- **Work item**
Which lines of the records below contain the word "diversi"? Find each one and copy it in full.
====
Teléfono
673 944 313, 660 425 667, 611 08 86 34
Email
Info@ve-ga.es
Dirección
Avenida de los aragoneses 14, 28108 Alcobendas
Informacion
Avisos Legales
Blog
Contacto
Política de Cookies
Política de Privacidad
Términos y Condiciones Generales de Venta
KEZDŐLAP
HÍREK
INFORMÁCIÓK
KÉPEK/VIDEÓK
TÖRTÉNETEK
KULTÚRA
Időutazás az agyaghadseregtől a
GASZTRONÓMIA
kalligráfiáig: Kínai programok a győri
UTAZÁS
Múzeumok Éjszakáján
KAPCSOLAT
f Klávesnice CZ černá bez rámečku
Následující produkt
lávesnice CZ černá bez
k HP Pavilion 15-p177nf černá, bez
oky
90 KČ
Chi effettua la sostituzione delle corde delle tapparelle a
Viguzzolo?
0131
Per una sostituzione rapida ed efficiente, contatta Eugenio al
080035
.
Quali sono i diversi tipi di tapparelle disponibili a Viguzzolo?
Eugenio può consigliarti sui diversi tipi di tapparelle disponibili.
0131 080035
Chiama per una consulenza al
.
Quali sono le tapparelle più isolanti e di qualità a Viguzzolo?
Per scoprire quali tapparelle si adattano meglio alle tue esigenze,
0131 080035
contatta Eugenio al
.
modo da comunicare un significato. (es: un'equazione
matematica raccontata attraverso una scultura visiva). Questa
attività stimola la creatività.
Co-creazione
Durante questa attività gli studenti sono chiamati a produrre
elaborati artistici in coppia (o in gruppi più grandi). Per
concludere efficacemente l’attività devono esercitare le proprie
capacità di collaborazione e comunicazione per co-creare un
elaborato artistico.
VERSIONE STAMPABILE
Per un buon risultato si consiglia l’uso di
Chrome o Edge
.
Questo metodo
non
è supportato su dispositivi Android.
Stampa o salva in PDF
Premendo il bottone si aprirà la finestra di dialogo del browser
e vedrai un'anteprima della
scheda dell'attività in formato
====
- **Expected answer**
Quali sono i diversi tipi di tapparelle disponibili a Viguzzolo?
Eugenio può consigliarti sui diversi tipi di tapparelle disponibili.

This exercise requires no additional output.